(Recorded data):
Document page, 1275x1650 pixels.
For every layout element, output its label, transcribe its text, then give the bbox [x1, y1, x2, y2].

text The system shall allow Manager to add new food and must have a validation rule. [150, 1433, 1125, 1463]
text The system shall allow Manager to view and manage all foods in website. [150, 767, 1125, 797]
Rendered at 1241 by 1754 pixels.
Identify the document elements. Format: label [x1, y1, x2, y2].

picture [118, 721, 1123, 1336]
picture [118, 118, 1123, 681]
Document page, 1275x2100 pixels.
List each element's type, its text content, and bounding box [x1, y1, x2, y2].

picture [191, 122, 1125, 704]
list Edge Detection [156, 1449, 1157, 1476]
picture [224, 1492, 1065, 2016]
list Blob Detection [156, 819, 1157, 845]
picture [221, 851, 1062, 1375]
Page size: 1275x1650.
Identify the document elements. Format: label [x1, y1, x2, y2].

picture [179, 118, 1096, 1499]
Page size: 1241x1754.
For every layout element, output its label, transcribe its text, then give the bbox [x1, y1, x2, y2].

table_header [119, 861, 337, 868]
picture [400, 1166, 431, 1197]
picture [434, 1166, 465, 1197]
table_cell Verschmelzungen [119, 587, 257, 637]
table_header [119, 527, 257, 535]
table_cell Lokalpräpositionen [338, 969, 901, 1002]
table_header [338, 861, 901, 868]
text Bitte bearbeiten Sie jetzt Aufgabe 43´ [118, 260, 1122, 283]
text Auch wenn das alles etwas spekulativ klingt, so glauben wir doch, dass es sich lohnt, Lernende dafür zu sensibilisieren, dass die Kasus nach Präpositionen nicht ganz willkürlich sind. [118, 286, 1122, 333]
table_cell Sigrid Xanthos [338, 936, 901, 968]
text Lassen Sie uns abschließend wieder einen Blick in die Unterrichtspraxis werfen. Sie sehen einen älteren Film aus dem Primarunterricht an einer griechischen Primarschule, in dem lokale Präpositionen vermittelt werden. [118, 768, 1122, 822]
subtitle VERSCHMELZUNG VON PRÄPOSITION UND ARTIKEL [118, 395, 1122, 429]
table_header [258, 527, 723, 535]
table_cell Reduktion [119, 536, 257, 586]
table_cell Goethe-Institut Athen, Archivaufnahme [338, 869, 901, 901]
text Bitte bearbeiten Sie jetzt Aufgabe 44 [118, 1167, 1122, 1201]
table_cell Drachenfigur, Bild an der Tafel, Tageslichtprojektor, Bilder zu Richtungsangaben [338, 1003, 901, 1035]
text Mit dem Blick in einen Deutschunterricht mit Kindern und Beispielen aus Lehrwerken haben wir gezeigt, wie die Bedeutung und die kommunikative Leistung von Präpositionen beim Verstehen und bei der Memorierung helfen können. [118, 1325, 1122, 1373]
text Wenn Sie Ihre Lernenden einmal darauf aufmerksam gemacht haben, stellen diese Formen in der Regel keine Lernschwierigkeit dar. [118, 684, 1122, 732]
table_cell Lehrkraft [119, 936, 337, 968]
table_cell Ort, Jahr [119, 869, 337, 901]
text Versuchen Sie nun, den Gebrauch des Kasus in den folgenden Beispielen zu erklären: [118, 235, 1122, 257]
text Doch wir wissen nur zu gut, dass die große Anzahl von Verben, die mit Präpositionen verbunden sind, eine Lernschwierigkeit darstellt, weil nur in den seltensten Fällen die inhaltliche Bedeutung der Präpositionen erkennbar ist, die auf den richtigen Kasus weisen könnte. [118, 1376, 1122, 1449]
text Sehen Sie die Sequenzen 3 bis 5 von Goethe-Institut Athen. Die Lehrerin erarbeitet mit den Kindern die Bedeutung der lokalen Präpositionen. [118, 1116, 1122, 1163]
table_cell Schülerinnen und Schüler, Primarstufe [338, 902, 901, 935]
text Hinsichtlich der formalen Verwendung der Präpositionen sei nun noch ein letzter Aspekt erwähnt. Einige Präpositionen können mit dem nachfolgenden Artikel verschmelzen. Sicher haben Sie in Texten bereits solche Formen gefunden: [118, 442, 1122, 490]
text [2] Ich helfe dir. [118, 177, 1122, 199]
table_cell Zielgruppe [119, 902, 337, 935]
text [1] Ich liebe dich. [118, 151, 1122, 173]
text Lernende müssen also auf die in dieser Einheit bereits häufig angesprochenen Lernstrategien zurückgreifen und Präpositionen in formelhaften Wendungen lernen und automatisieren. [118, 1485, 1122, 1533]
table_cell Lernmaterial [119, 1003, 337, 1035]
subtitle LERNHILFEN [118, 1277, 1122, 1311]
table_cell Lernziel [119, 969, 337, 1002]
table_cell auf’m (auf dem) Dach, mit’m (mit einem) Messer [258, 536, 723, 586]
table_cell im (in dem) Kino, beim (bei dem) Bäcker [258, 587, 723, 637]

(Exercise):
Output every line of the entries above as a Markdown table with two columns, Row and Line, numbering the rows in order and omitting blank lines.

(Expected answer):
| Row | Line |
|---|---|
| 1 | Document page, 1275x1650 pixels. |
| 2 | For every layout element, output its label, transcribe its text, then give the bbox [x1, y1, x2, y2]. |
| 3 | text The system shall allow Manager to add new food and must have a validation rule. [150, 1433, 1125, 1463] |
| 4 | text The system shall allow Manager to view and manage all foods in website. [150, 767, 1125, 797] |
| 5 | Rendered at 1241 by 1754 pixels. |
| 6 | Identify the document elements. Format: label [x1, y1, x2, y2]. |
| 7 | picture [118, 721, 1123, 1336] |
| 8 | picture [118, 118, 1123, 681] |
| 9 | Document page, 1275x2100 pixels. |
| 10 | List each element's type, its text content, and bounding box [x1, y1, x2, y2]. |
| 11 | picture [191, 122, 1125, 704] |
| 12 | list Edge Detection [156, 1449, 1157, 1476] |
| 13 | picture [224, 1492, 1065, 2016] |
| 14 | list Blob Detection [156, 819, 1157, 845] |
| 15 | picture [221, 851, 1062, 1375] |
| 16 | Page size: 1275x1650. |
| 17 | Identify the document elements. Format: label [x1, y1, x2, y2]. |
| 18 | picture [179, 118, 1096, 1499] |
| 19 | Page size: 1241x1754. |
| 20 | For every layout element, output its label, transcribe its text, then give the bbox [x1, y1, x2, y2]. |
| 21 | table_header [119, 861, 337, 868] |
| 22 | picture [400, 1166, 431, 1197] |
| 23 | picture [434, 1166, 465, 1197] |
| 24 | table_cell Verschmelzungen [119, 587, 257, 637] |
| 25 | table_header [119, 527, 257, 535] |
| 26 | table_cell Lokalpräpositionen [338, 969, 901, 1002] |
| 27 | table_header [338, 861, 901, 868] |
| 28 | text Bitte bearbeiten Sie jetzt Aufgabe 43´ [118, 260, 1122, 283] |
| 29 | text Auch wenn das alles etwas spekulativ klingt, so glauben wir doch, dass es sich lohnt, Lernende dafür zu sensibilisieren, dass die Kasus nach Präpositionen nicht ganz willkürlich sind. [118, 286, 1122, 333] |
| 30 | table_cell Sigrid Xanthos [338, 936, 901, 968] |
| 31 | text Lassen Sie uns abschließend wieder einen Blick in die Unterrichtspraxis werfen. Sie sehen einen älteren Film aus dem Primarunterricht an einer griechischen Primarschule, in dem lokale Präpositionen vermittelt werden. [118, 768, 1122, 822] |
| 32 | subtitle VERSCHMELZUNG VON PRÄPOSITION UND ARTIKEL [118, 395, 1122, 429] |
| 33 | table_header [258, 527, 723, 535] |
| 34 | table_cell Reduktion [119, 536, 257, 586] |
| 35 | table_cell Goethe-Institut Athen, Archivaufnahme [338, 869, 901, 901] |
| 36 | text Bitte bearbeiten Sie jetzt Aufgabe 44 [118, 1167, 1122, 1201] |
| 37 | table_cell Drachenfigur, Bild an der Tafel, Tageslichtprojektor, Bilder zu Richtungsangaben [338, 1003, 901, 1035] |
| 38 | text Mit dem Blick in einen Deutschunterricht mit Kindern und Beispielen aus Lehrwerken haben wir gezeigt, wie die Bedeutung und die kommunikative Leistung von Präpositionen beim Verstehen und bei der Memorierung helfen können. [118, 1325, 1122, 1373] |
| 39 | text Wenn Sie Ihre Lernenden einmal darauf aufmerksam gemacht haben, stellen diese Formen in der Regel keine Lernschwierigkeit dar. [118, 684, 1122, 732] |
| 40 | table_cell Lehrkraft [119, 936, 337, 968] |
| 41 | table_cell Ort, Jahr [119, 869, 337, 901] |
| 42 | text Versuchen Sie nun, den Gebrauch des Kasus in den folgenden Beispielen zu erklären: [118, 235, 1122, 257] |
| 43 | text Doch wir wissen nur zu gut, dass die große Anzahl von Verben, die mit Präpositionen verbunden sind, eine Lernschwierigkeit darstellt, weil nur in den seltensten Fällen die inhaltliche Bedeutung der Präpositionen erkennbar ist, die auf den richtigen Kasus weisen könnte. [118, 1376, 1122, 1449] |
| 44 | text Sehen Sie die Sequenzen 3 bis 5 von Goethe-Institut Athen. Die Lehrerin erarbeitet mit den Kindern die Bedeutung der lokalen Präpositionen. [118, 1116, 1122, 1163] |
| 45 | table_cell Schülerinnen und Schüler, Primarstufe [338, 902, 901, 935] |
| 46 | text Hinsichtlich der formalen Verwendung der Präpositionen sei nun noch ein letzter Aspekt erwähnt. Einige Präpositionen können mit dem nachfolgenden Artikel verschmelzen. Sicher haben Sie in Texten bereits solche Formen gefunden: [118, 442, 1122, 490] |
| 47 | text [2] Ich helfe dir. [118, 177, 1122, 199] |
| 48 | table_cell Zielgruppe [119, 902, 337, 935] |
| 49 | text [1] Ich liebe dich. [118, 151, 1122, 173] |
| 50 | text Lernende müssen also auf die in dieser Einheit bereits häufig angesprochenen Lernstrategien zurückgreifen und Präpositionen in formelhaften Wendungen lernen und automatisieren. [118, 1485, 1122, 1533] |
| 51 | table_cell Lernmaterial [119, 1003, 337, 1035] |
| 52 | subtitle LERNHILFEN [118, 1277, 1122, 1311] |
| 53 | table_cell Lernziel [119, 969, 337, 1002] |
| 54 | table_cell auf’m (auf dem) Dach, mit’m (mit einem) Messer [258, 536, 723, 586] |
| 55 | table_cell im (in dem) Kino, beim (bei dem) Bäcker [258, 587, 723, 637] |